Death and displacement are certainly themes on American Kid. A more aggressive acoustic offering from the woman who rocked hard on Flaming Red, yet haunted on the spare folk of Poor Man’s House, American Kid creates its lean immediacy by enlisting the North Mississippi Allstars to strip down to their most organic.

Even the slow acoustic hiss of “Wild Old Dog” has a languidity that suspends time and gravity, Griffin singing about a cast-off old dog taken off the side of the road who can never quite settle in. It’s not until the chorus the spirituality of her intent rises: the dog being God who’s never comfortable with what we’ve created and yearns to be free of our expectations. Jaw-droppingly beautiful, it’s provocative beyond words.

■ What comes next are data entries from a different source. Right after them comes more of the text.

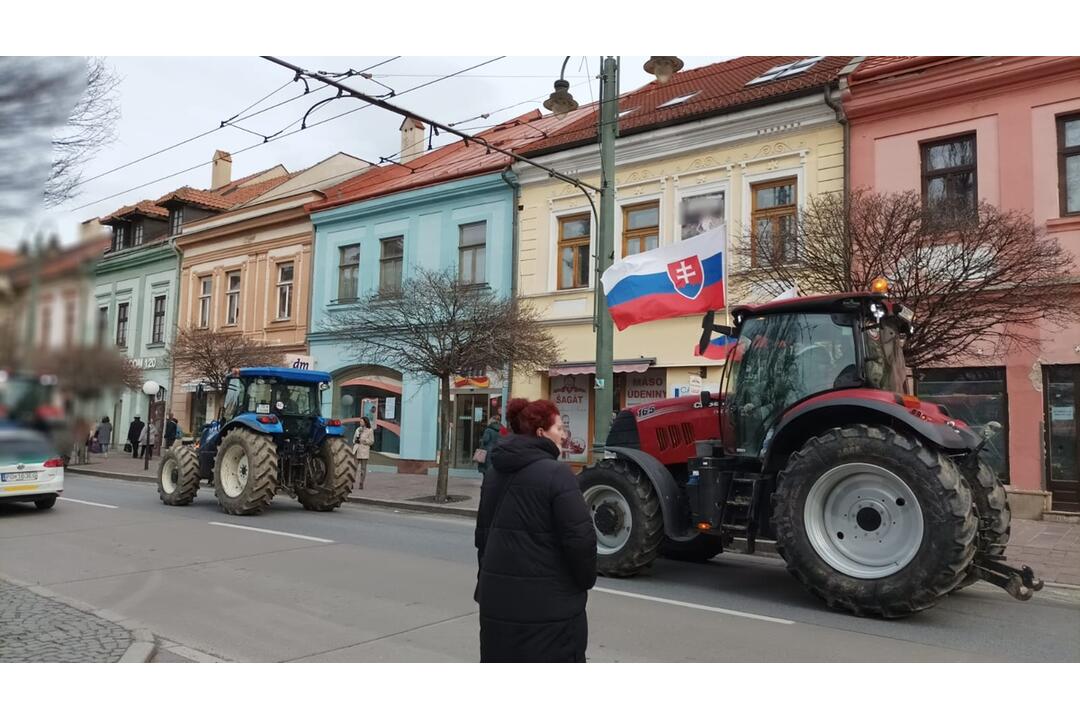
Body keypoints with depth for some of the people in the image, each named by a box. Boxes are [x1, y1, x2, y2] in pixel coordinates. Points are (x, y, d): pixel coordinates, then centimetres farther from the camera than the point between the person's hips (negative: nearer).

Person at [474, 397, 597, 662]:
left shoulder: (495, 472, 9)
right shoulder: (555, 473, -16)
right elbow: (580, 538, -19)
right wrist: (586, 581, -2)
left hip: (497, 598, 8)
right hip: (549, 603, -7)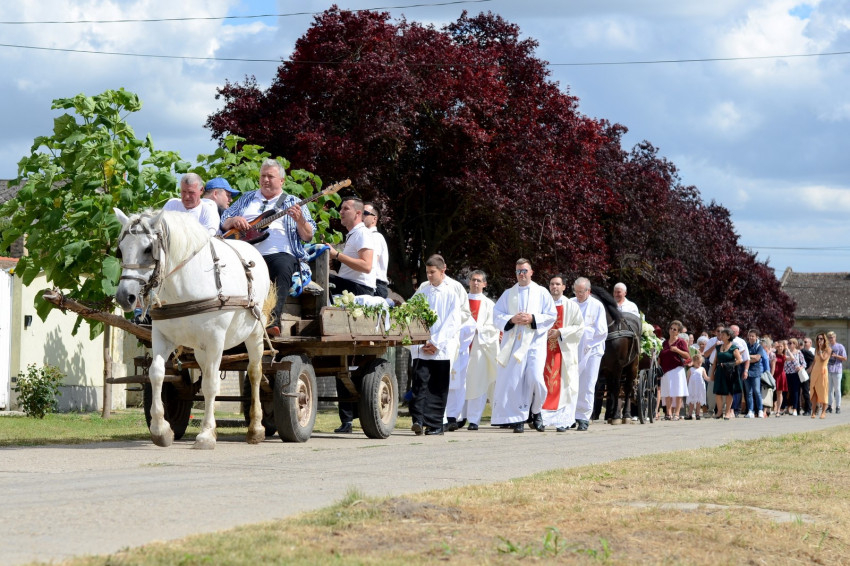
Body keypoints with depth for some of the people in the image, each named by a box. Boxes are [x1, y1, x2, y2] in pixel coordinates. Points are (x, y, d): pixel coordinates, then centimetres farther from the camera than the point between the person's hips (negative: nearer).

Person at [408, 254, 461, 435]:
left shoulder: (451, 296, 6)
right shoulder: (420, 295, 12)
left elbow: (453, 324, 0)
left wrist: (436, 343, -8)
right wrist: (422, 343, -5)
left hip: (441, 350, -1)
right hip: (421, 350, 1)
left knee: (437, 389, 0)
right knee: (420, 384, -12)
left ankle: (434, 424, 4)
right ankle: (418, 420, -20)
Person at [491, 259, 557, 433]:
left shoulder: (541, 293, 10)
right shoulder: (508, 294, 15)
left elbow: (551, 315, 4)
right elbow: (497, 315, 9)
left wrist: (532, 319, -10)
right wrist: (512, 320, -9)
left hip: (534, 342, -2)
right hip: (513, 343, 2)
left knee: (535, 378, -14)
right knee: (513, 380, -5)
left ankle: (536, 412, 8)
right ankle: (518, 419, 0)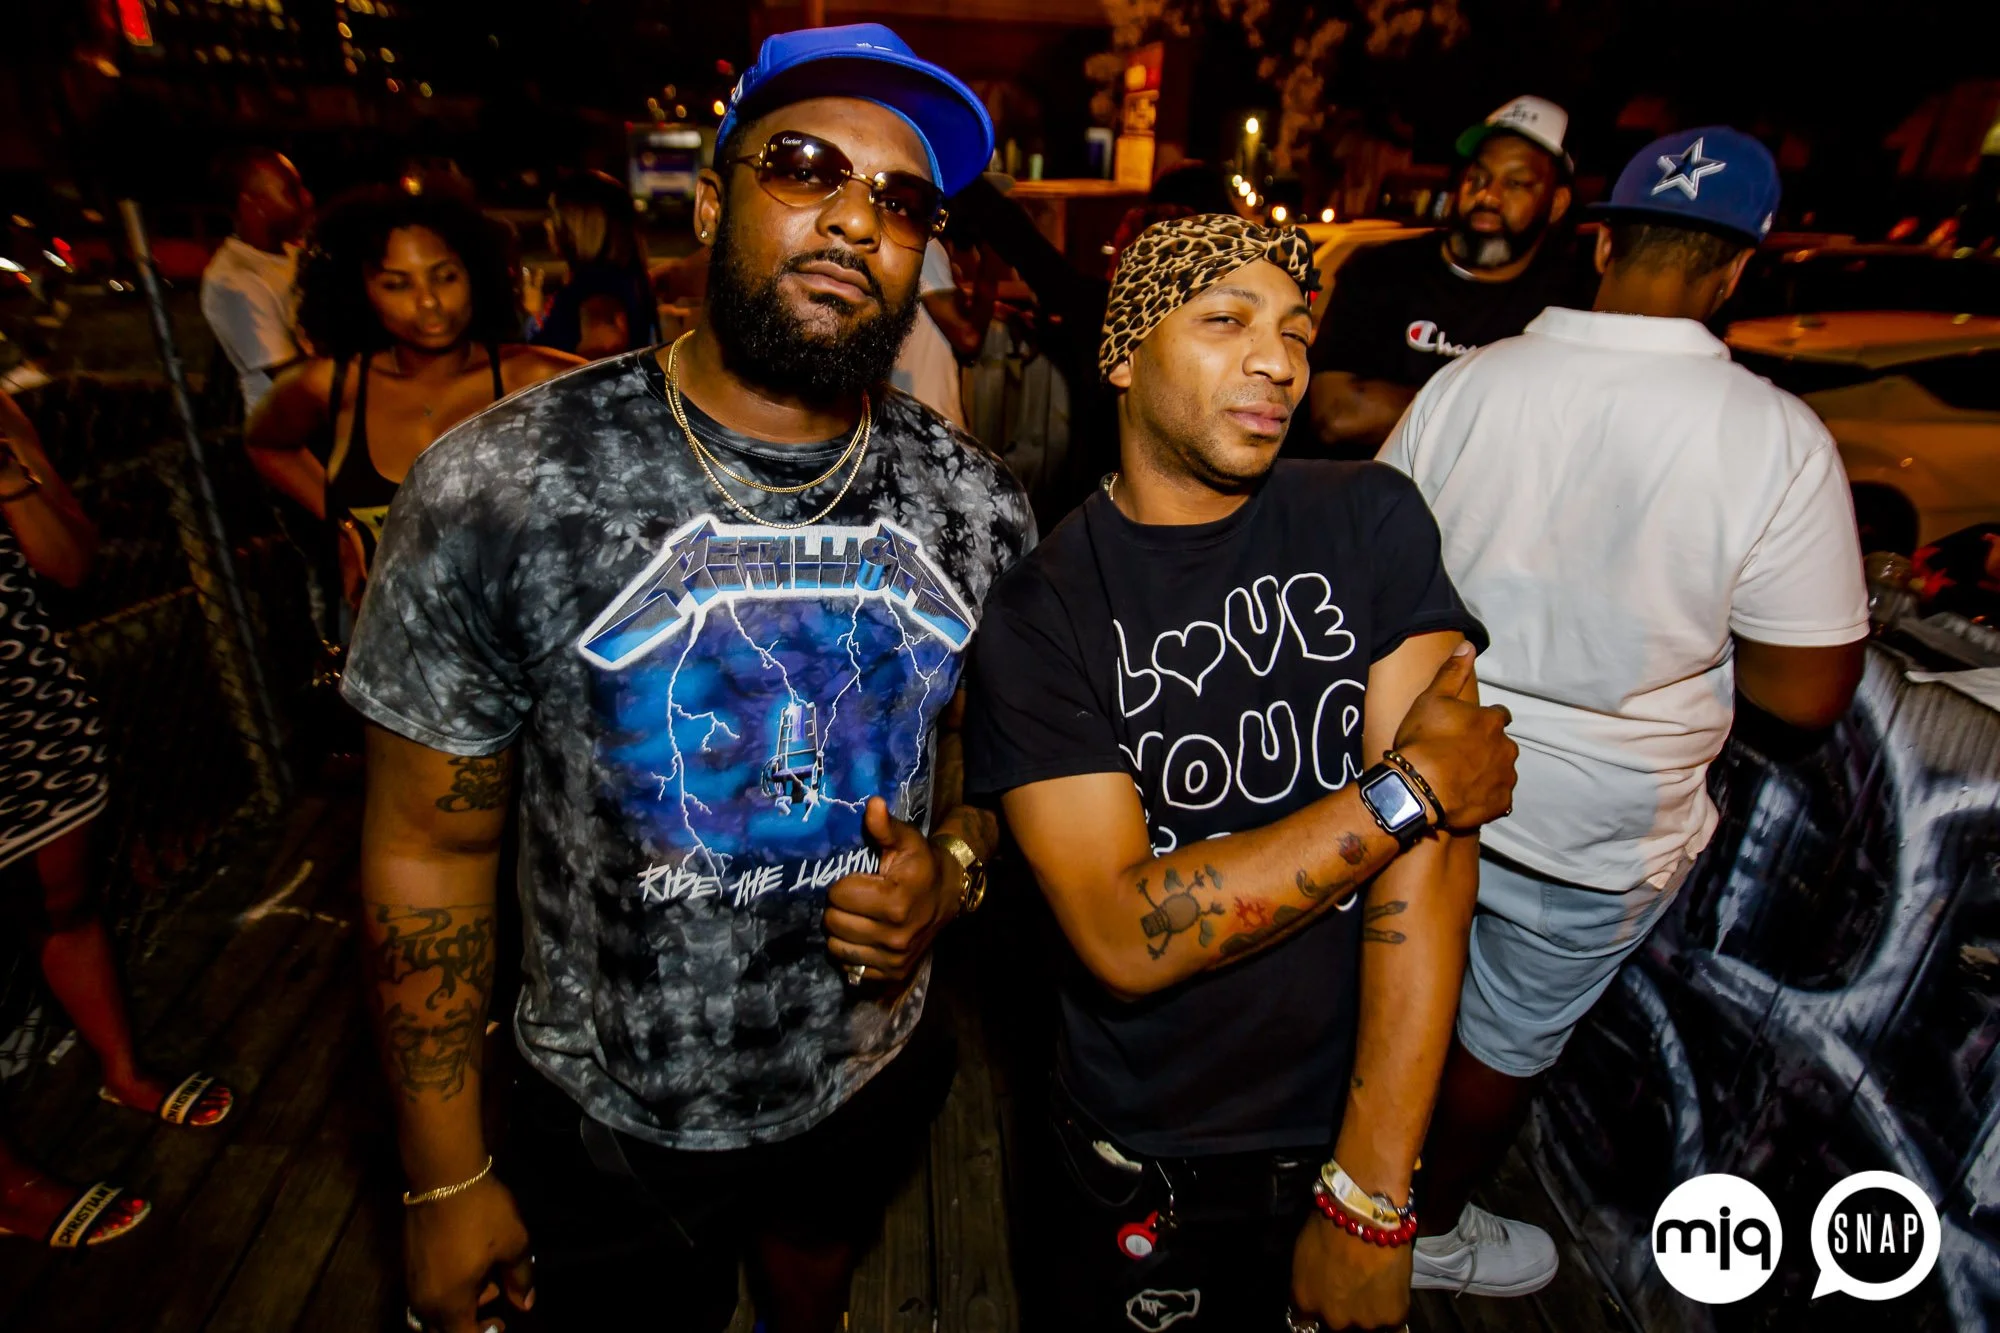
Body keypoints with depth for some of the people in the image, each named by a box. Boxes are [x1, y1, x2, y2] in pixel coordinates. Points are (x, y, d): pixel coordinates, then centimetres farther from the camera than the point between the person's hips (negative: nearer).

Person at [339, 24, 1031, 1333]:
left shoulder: (976, 503, -12)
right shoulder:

Patty Griffin has always written wonderful miniatures of people, moments, realizations. Taking emotional truths and cutting to the quick, her razor-sharp sense of detail has never been sharper: the bawdy shanty reel “Get Ready Marie” captures the moment of knowing this girl who won’t put out can deliver, while the conga-tapped “Ohio” twitches on a cloud of witchiness, the call of slaves heading North that features ethereal vocals from Robert Plant.

Evocation is something Griffin has always had a black belt in. Strength in vulnerability, dignity in devastation, she is as Dust Bowl in her elegance as she is electric in the unfiltered emotions she serves. The slow stroll of “Gonna Miss You When You’re Gone” takes the prayer-like softness of her silvery hush and builds to the cavernous sorrow of her velvety midrange, while the John Prine-evoking “Go Wherever You Want To Go” celebrates suffering’s end with an innocence that makes death seem like one giant relief.

The tortured “Not a Bad Man” has a gentleness to its explanation of a veteran’s ghosts that evokes understanding; ditto the stoic isolation tempering of the “Faithful Son,” who did everything right but missed living. Finally with the Willa Cather-steeped tenderness of “Mom & Dad’s Waltz,” Griffin reminds us it is where we are that is to be celebrated: appreciate what we’re given while we’re here and help those around us when we can.